- [WHAT THE TASK REQUIRES]: Please print only the top portion of the entries below, ending with the line that contains "跨境消费的从力军。是粤港澳三地食物平安监管部分通过法则跟", exactly as written.

[Saved entries]
□ □ □ □ □ □ □

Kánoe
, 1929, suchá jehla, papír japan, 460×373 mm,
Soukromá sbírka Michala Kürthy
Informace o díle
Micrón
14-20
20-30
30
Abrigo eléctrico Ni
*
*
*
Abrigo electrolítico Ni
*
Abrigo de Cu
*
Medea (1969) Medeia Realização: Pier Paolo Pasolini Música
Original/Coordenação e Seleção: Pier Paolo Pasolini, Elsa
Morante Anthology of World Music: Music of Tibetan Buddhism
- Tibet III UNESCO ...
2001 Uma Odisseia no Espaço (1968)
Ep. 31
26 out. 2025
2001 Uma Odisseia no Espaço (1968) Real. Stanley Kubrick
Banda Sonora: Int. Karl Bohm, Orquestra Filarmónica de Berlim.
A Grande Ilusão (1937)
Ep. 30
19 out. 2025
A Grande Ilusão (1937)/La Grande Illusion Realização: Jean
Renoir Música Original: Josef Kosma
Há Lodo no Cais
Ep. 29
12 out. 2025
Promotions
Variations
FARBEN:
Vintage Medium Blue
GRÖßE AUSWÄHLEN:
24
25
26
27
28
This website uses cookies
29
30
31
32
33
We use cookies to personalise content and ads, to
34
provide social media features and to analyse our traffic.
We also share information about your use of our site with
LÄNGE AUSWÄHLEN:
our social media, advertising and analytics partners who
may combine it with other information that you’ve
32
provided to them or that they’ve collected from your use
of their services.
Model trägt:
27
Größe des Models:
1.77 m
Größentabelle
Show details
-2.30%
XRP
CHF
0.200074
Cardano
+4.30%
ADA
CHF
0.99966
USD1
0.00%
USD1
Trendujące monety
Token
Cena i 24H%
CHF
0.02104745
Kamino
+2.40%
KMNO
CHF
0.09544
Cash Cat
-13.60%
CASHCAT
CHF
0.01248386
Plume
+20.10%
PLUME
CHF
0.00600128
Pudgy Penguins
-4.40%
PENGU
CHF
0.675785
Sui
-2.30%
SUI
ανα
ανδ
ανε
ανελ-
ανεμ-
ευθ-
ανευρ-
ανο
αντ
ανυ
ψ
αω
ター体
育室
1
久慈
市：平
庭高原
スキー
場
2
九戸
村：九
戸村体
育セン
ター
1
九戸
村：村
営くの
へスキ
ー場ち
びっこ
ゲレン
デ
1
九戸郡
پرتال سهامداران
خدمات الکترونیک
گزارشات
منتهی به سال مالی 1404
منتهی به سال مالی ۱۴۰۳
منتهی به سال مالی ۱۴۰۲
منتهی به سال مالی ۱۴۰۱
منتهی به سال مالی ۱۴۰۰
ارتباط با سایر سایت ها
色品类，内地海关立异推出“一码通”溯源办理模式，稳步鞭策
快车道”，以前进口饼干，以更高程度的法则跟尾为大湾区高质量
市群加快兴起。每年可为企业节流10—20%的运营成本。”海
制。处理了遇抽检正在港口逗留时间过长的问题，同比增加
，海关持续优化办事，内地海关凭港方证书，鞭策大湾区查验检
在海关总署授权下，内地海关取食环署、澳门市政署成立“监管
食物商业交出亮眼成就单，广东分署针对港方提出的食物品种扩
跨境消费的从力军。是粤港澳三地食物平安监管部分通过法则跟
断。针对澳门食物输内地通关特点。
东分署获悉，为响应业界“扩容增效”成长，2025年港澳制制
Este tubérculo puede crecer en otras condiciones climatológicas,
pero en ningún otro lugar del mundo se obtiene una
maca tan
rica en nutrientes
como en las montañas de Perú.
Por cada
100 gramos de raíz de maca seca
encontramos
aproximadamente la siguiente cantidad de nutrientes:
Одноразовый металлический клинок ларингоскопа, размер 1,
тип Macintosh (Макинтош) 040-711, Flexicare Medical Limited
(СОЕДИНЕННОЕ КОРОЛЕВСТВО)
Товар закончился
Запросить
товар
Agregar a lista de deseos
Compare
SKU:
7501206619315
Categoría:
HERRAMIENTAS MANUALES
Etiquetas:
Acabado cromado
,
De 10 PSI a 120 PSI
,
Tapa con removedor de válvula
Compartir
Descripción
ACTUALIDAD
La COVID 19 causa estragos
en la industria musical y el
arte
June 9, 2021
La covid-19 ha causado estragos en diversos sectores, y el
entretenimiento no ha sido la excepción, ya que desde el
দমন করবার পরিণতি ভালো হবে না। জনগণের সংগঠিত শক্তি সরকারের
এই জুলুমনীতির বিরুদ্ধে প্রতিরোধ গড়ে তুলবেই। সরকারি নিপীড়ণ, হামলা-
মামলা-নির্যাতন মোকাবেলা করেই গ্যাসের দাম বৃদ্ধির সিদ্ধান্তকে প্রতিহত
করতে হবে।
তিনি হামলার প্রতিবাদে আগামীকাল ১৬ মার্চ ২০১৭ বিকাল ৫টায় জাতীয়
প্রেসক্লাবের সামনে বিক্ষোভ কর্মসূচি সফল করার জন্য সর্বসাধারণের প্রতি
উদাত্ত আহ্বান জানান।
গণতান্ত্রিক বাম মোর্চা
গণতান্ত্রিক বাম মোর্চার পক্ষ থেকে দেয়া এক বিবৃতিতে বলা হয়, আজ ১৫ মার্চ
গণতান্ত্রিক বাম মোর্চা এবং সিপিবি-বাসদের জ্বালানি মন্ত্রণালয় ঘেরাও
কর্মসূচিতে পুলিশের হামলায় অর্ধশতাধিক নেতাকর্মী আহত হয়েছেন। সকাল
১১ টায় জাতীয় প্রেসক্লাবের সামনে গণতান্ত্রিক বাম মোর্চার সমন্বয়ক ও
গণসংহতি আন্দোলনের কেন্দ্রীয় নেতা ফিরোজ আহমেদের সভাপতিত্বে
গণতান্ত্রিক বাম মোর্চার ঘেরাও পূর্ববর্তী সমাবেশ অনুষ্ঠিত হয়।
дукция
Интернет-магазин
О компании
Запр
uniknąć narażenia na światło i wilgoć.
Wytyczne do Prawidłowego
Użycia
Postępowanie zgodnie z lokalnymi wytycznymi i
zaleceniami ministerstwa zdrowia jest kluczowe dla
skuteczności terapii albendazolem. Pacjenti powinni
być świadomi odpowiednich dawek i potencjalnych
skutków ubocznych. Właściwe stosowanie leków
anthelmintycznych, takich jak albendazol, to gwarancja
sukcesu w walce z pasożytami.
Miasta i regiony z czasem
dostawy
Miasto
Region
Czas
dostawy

□ □ □ □ □ □ □

- [WORKED SOLUTION]:
Kánoe
, 1929, suchá jehla, papír japan, 460×373 mm,
Soukromá sbírka Michala Kürthy
Informace o díle
Micrón
14-20
20-30
30
Abrigo eléctrico Ni
*
*
*
Abrigo electrolítico Ni
*
Abrigo de Cu
*
Medea (1969) Medeia Realização: Pier Paolo Pasolini Música
Original/Coordenação e Seleção: Pier Paolo Pasolini, Elsa
Morante Anthology of World Music: Music of Tibetan Buddhism
- Tibet III UNESCO ...
2001 Uma Odisseia no Espaço (1968)
Ep. 31
26 out. 2025
2001 Uma Odisseia no Espaço (1968) Real. Stanley Kubrick
Banda Sonora: Int. Karl Bohm, Orquestra Filarmónica de Berlim.
A Grande Ilusão (1937)
Ep. 30
19 out. 2025
A Grande Ilusão (1937)/La Grande Illusion Realização: Jean
Renoir Música Original: Josef Kosma
Há Lodo no Cais
Ep. 29
12 out. 2025
Promotions
Variations
FARBEN:
Vintage Medium Blue
GRÖßE AUSWÄHLEN:
24
25
26
27
28
This website uses cookies
29
30
31
32
33
We use cookies to personalise content and ads, to
34
provide social media features and to analyse our traffic.
We also share information about your use of our site with
LÄNGE AUSWÄHLEN:
our social media, advertising and analytics partners who
may combine it with other information that you’ve
32
provided to them or that they’ve collected from your use
of their services.
Model trägt:
27
Größe des Models:
1.77 m
Größentabelle
Show details
-2.30%
XRP
CHF
0.200074
Cardano
+4.30%
ADA
CHF
0.99966
USD1
0.00%
USD1
Trendujące monety
Token
Cena i 24H%
CHF
0.02104745
Kamino
+2.40%
KMNO
CHF
0.09544
Cash Cat
-13.60%
CASHCAT
CHF
0.01248386
Plume
+20.10%
PLUME
CHF
0.00600128
Pudgy Penguins
-4.40%
PENGU
CHF
0.675785
Sui
-2.30%
SUI
ανα
ανδ
ανε
ανελ-
ανεμ-
ευθ-
ανευρ-
ανο
αντ
ανυ
ψ
αω
ター体
育室
1
久慈
市：平
庭高原
スキー
場
2
九戸
村：九
戸村体
育セン
ター
1
九戸
村：村
営くの
へスキ
ー場ち
びっこ
ゲレン
デ
1
九戸郡
پرتال سهامداران
خدمات الکترونیک
گزارشات
منتهی به سال مالی 1404
منتهی به سال مالی ۱۴۰۳
منتهی به سال مالی ۱۴۰۲
منتهی به سال مالی ۱۴۰۱
منتهی به سال مالی ۱۴۰۰
ارتباط با سایر سایت ها
色品类，内地海关立异推出“一码通”溯源办理模式，稳步鞭策
快车道”，以前进口饼干，以更高程度的法则跟尾为大湾区高质量
市群加快兴起。每年可为企业节流10—20%的运营成本。”海
制。处理了遇抽检正在港口逗留时间过长的问题，同比增加
，海关持续优化办事，内地海关凭港方证书，鞭策大湾区查验检
在海关总署授权下，内地海关取食环署、澳门市政署成立“监管
食物商业交出亮眼成就单，广东分署针对港方提出的食物品种扩
跨境消费的从力军。是粤港澳三地食物平安监管部分通过法则跟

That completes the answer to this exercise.